Herta raced to his fourth IndyCar victory to match the same total his father, Bryan, achieved over his own 12-year career. The son needed just 34 races for his four wins and he begins his third full IndyCar season as a strong title contender.

“Growing up I had a lot of arrogance and I didn’t want to hear anything that my dad had to say,” Herta said. “And then I realized — bigger, faster cars — I learned more about the sport and I was like ‘Hey, he actually knows what he’s talking about.'”

Herta started from the pole and led a race-record 97 of the 100 laps to win his first race with Bryan Herta as his race strategist. Andretti Autosport paired the Hertas for the first time this year, dismissing previous father-son combinations that simply didn’t work in IndyCar.

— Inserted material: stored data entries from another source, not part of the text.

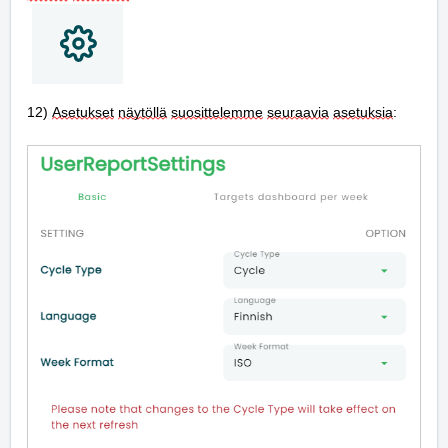
12) 
Asetukset
näytöllä
suosittelemme
seuraavia
asetuksia
: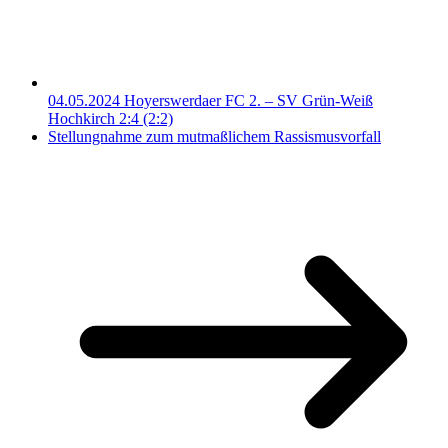
04.05.2024 Hoyerswerdaer FC 2. – SV Grün-Weiß
Hochkirch 2:4 (2:2)
Stellungnahme zum mutmaßlichem Rassismusvorfall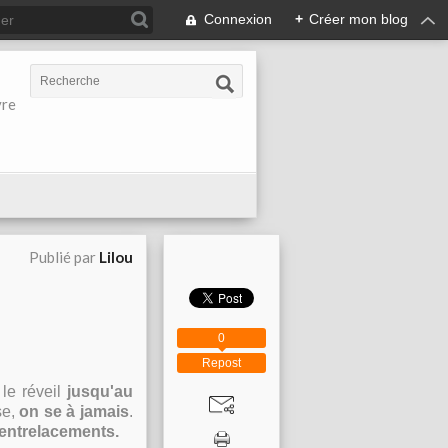
Connexion
+
Créer mon blog
vre
Publié par
Lilou
0
Repost
le réveil
jusqu'au
e,
on se à jamais
.
entrelacements.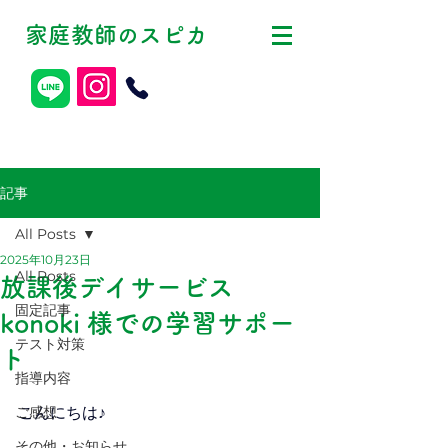
家庭教師
スピカ
の
記事
All Posts
2025年10月23日
All Posts
放課後デイサービス
固定記事
konoki 様での学習サポー
テスト対策
ト
指導内容
ご感想
こんにちは♪
その他・お知らせ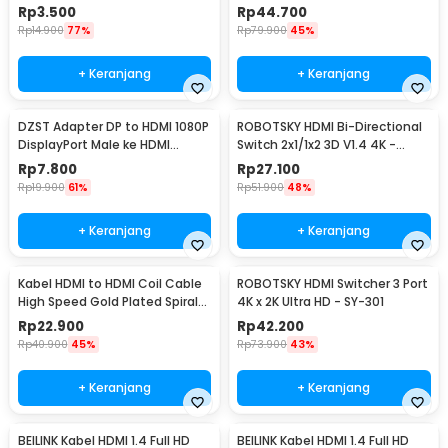
Compatible) - M-1I3
Rp
3.500
Rp
44.700
Rp
14.900
77%
Rp
79.900
45%
+ Keranjang
+ Keranjang
DZST Adapter DP to HDMI 1080P
ROBOTSKY HDMI Bi-Directional
DisplayPort Male ke HDMI
Switch 2x1/1x2 3D V1.4 4K -
Female - DZST024
ACDG0
Rp
7.800
Rp
27.100
Rp
19.900
61%
Rp
51.900
48%
+ Keranjang
+ Keranjang
Kabel HDMI to HDMI Coil Cable
ROBOTSKY HDMI Switcher 3 Port
High Speed Gold Plated Spiral
4K x 2K Ultra HD - SY-301
1.3M - SGS
Rp
22.900
Rp
42.200
Rp
40.900
45%
Rp
73.900
43%
+ Keranjang
+ Keranjang
BEILINK Kabel HDMI 1.4 Full HD
BEILINK Kabel HDMI 1.4 Full HD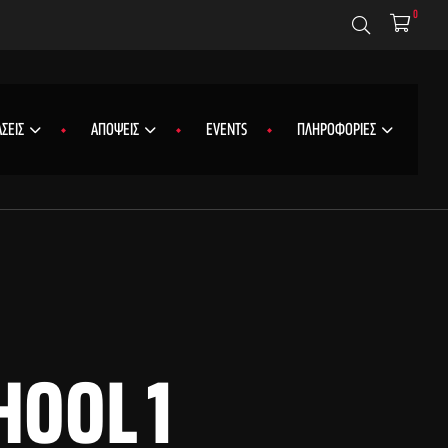
0
ΣΕΙΣ
ΑΠΟΨΕΙΣ
EVENTS
ΠΛΗΡΟΦΟΡΙΕΣ
HOOL 1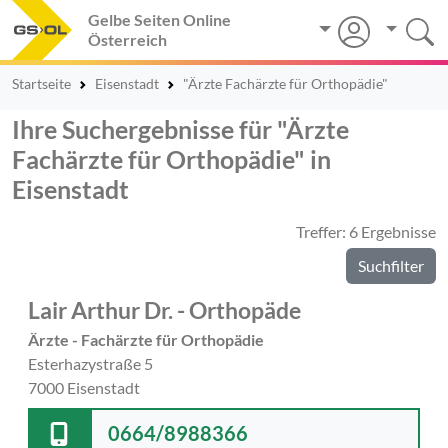
Gelbe Seiten Online
Österreich
Startseite
Eisenstadt
"Ärzte Fachärzte für Orthopädie"
Ihre Suchergebnisse für "Ärzte
Fachärzte für Orthopädie" in
Eisenstadt
Treffer: 6 Ergebnisse
Suchfilter
Lair Arthur Dr. - Orthopäde
Ärzte - Fachärzte für Orthopädie
Esterhazystraße 5
7000 Eisenstadt
0664/8988366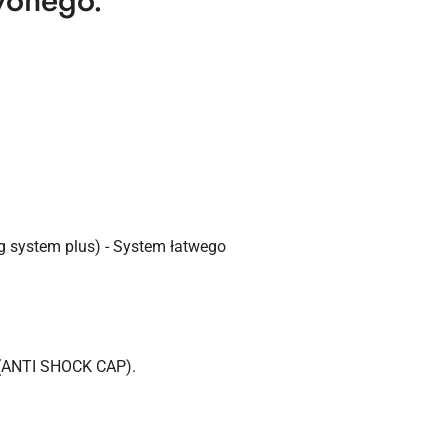
wonego.
g system plus) - System łatwego
 (ANTI SHOCK CAP).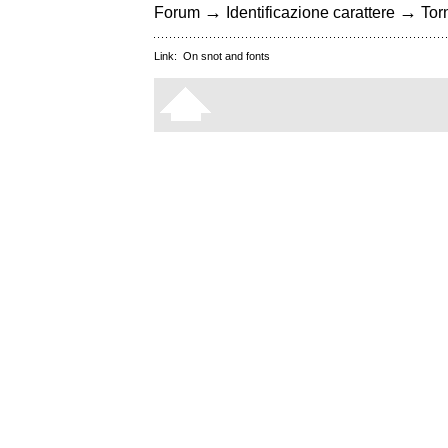
→
→
Forum
Identificazione carattere
Torn
Link:
On snot and fonts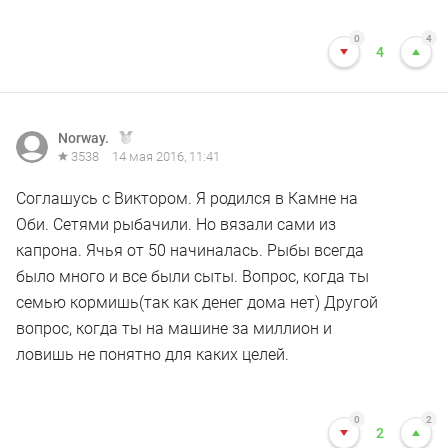
0
4
4
Norway.
3538
14 мая 2016, 11:41
Соглашусь с Виктором. Я родился в Камне на
Оби. Сетями рыбачили. Но вязали сами из
капрона. Ячья от 50 начиналась. Рыбы всегда
было много и все были сыты. Вопрос, когда ты
семью кормишь(так как денег дома нет) Другой
вопрос, когда ты на машине за миллион и
ловишь не понятно для каких целей.
0
2
2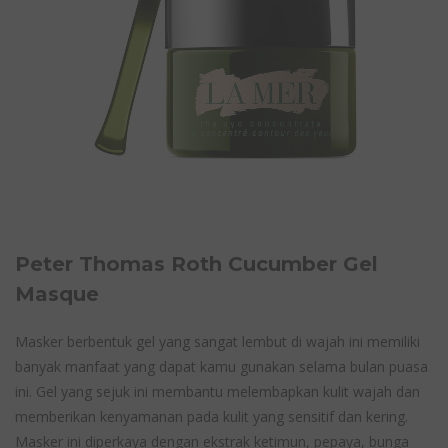
Peter Thomas Roth Cucumber Gel
Masque
Masker berbentuk gel yang sangat lembut di wajah ini memiliki
banyak manfaat yang dapat kamu gunakan selama bulan puasa
ini. Gel yang sejuk ini membantu melembapkan kulit wajah dan
memberikan kenyamanan pada kulit yang sensitif dan kering.
Masker ini diperkaya dengan ekstrak ketimun, pepaya, bunga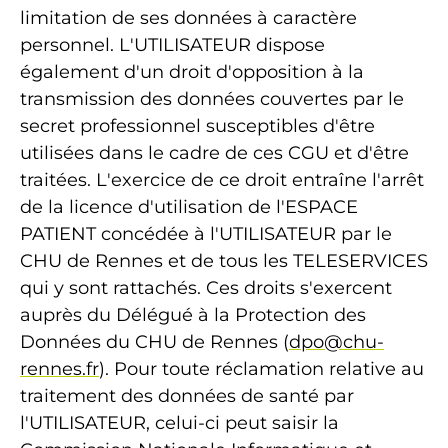
limitation de ses données à caractère
personnel. L'UTILISATEUR dispose
également d'un droit d'opposition à la
transmission des données couvertes par le
secret professionnel susceptibles d'être
utilisées dans le cadre de ces CGU et d'être
traitées. L'exercice de ce droit entraîne l'arrêt
de la licence d'utilisation de l'ESPACE
PATIENT concédée à l'UTILISATEUR par le
CHU de Rennes et de tous les TELESERVICES
qui y sont rattachés. Ces droits s'exercent
auprès du Délégué à la Protection des
Données du CHU de Rennes (
dpo@chu-
rennes.fr
). Pour toute réclamation relative au
traitement des données de santé par
l'UTILISATEUR, celui-ci peut saisir la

This one would work, Michael Andretti insisted, because Colton Herta is so calm and so collected, and Bryan Herta had been a master on the radio previously for both Alexander Rossi and Marco Andretti. So when two cautions created two late restarts for Colton Herta to hold off Josef Newgarden, Bryan Herta was asked if father or son was more nervous about the fate of the race.

“Neither of us,” Bryan Herta said.

Father knew best.

“We’re just doing our thing. When you’re in the moment and in the zone, I feel really comfortable,” Bryan Herta said. “That’s what I want to be doing. I know he’s the same. I can hear it in his voice. That’s maybe the advantage of being on the radio, that we know each other so well, that there’s just a lot of unspoken communication. I can tell where he was at, I can tell just by his voice that he felt in control. He felt he had what he needed. So I just trying to let him do his thing, and he did it.”

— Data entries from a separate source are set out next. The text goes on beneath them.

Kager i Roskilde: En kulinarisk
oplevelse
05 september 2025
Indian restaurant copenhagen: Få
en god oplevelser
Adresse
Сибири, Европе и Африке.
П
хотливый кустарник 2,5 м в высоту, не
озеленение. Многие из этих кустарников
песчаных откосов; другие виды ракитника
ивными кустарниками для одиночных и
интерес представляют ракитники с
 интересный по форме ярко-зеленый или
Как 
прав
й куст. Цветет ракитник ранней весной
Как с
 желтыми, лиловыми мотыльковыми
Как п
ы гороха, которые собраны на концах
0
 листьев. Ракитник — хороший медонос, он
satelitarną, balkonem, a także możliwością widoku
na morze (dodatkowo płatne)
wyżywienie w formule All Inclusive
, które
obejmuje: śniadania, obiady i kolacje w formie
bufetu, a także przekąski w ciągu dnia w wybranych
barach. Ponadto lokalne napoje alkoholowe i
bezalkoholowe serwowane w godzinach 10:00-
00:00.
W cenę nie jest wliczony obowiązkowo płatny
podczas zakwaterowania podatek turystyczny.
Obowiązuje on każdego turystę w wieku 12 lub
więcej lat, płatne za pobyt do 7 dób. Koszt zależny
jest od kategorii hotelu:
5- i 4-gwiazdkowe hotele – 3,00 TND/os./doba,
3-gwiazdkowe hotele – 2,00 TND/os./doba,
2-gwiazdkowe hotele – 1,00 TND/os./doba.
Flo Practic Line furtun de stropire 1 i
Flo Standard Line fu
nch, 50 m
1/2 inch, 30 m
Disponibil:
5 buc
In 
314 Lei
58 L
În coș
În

The win was the first on a street course for the son, who asked his father for permission to do celebratory burnouts. It was granted, but his dad also reminded his son over the radio “wave to your fans” on the victory lap.

He was exhausted following the drive on a humid day on the 1.8-mile, 14-turn temporary course along the Tampa Bay. Both hands were blistered and he said after climbing from the car that he was winded several times.

Newgarden finished second and was denied a third consecutive victory at St. Petersburg. He was followed by Team Penske teammate Simon Pagenaud.

The victory is a spark for Andretti Autosport, which struggled through 2020 and didn’t score its only win of the season — by Herta — until the 11th event. But Michael Andretti says the team is improved and both Herta and Rossi are title contenders, though it is Herta who has taken the lead.

Rossi finished 21st and was involved in a mid-race incident with Graham Rahal in which the two drivers slammed into one another battling for position. Alex Palou, winner of last week’s opener, finished 17th.

Seven-time NASCAR champion Jimmie Johnson finished 22nd out of 24 cars in his second IndyCar race. He brought out two cautions.